Una vez que se entra ya no hay escapatoria posible. A aquellos
a los que he recomendado la serie The
Wire (y han sido muchos) siempre les he hablado del límite de los dos primeros
capítulos: o ves esos dos capítulos completos o abandonas la serie para no
retomarla jamás. Con Gaddis ocurre lo mismo. Hay que hacer esa concesión previa
porque el tipo del demonio no te pone las cosas fáciles. Le echaba pulsos a
Thomas Bernhard para ver quién de ellos resultaba más irritante y, al mismo
tiempo, más hipnotizante —una suerte de telebasura a la inversa, como si los extremos,
de algún modo, se tocasen—. Si Bernhard usa como arma esos circunloquios repletos de
idas, venidas y repeticiones sin fin, Gaddis lo hace desde el diálogo, desde
esos intercambios no acotados y que, sin embargo, al cabo del tiempo son
transparentes, nítidos, con sentidos que se expanden como fuegos artificiales.
Y llego a estas alturas sin decir de qué trata el libro.

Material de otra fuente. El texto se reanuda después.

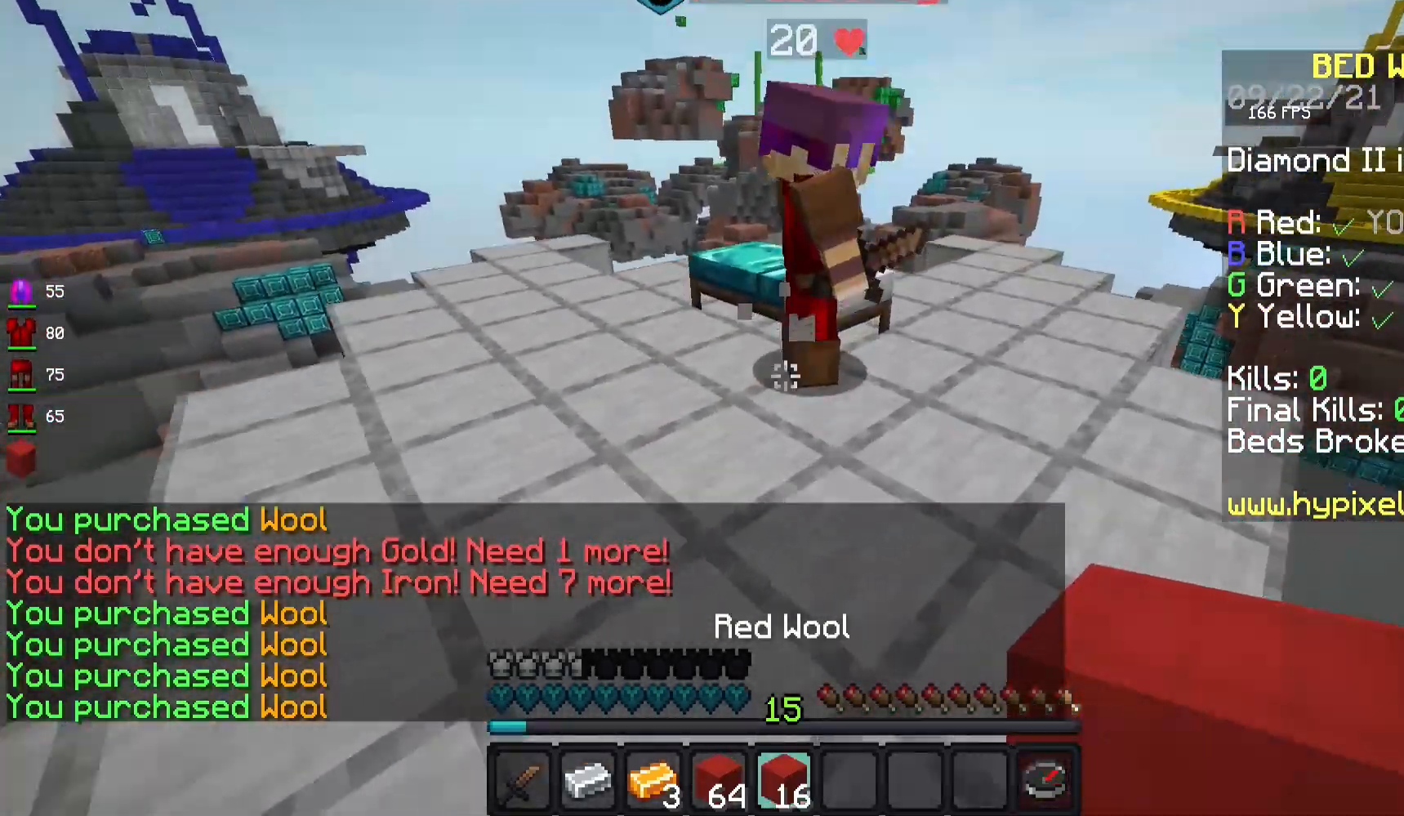
{"keys": ["w"], "mouse": [], "events": [[100, "a", "down"], [450, "a", "up"]]}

Explicar la trama no es tarea sencilla y no lo haré. Digamos que hay tres
personajes principales, un matrimonio (ella es heredera de un multimillonario
que digamos que ha hecho negocios sucios) y su marido es un tipo frenético, que
se mete en decenas de negocios sin concretar ninguno, y después está el casero,
que al principio parece no tener nada que ver con el asunto y que, sin embargo,
quizá sí tiene algo que decir. Todo
ello con una labor del traductor, Mariano Peyrou, que tiene que haber sido un
infierno y, al mismo tiempo, una delicia. Pero lo mejor de esta novela, y es lo que en cierto
sentido la hace la más redonda de Gaddis, es el acelerón final a falta de
cincuenta páginas. Es entonces cuando todo cobra sentido y se suceden los
movimientos de las piezas sobre el tablero en el que antes solo
habían estado jugueteando con los lectores.
Los significados en la obra son multitud, y uno puede leer la novela en varios niveles. Por un instante pensé haber
percibido algo, la idea de Gaddis de incorporar al lector en la trama identificándolo con Liz,
la protagonista, como si ella únicamente se dedicase a escuchar, a asentir a
ese autor tiránico que le ofrece las páginas a latigazos que estuviese representado por el resto de personajes que orbitan en torno a ella. Después, cierto suceso en la trama me hizo desechar la idea y ahora, de nuevo, pienso si no será así, y si toda la
novela, aparte de ser una crítica despiadada a los intereses norteamericanos, a
la vida desaforada en pos del dinero y a la entretelas de la política, no es más que una máscara para esconder
un perfil más oculto en el que pugnan la literatura clásica y la posmoderna en
busca del significado. Ahora bien, tratar de explicar esta hipótesis requeriría un tiempo que no tengo y una minuciosidad que seguramente arrasaría la trama.
Intentad leer a Gaddis. No he escogido citas del libro
porque no harían honor a su literatura ya que hay que mirar sus libros como un todo, y no a partir de citas descontextualizadas. Dadle ese límite
de gracia y después hablamos. El intento habrá merecido la pena porque habréis visto
otra forma de enfrentarse a la literatura y, como poco, os habrá hecho mejores
lectores. Merece la pena intentarlo, ¿no?
Autor: William Gaddis
Traductor: Mariano Peyrou
Editorial: Sexto Piso
Páginas: 288
Precio: 21,90 eur (rústica)
Cualquier libro que me haga mejor lectora tiene que estar en mi estanteria. Anoto 75 páginas como margen de gracia.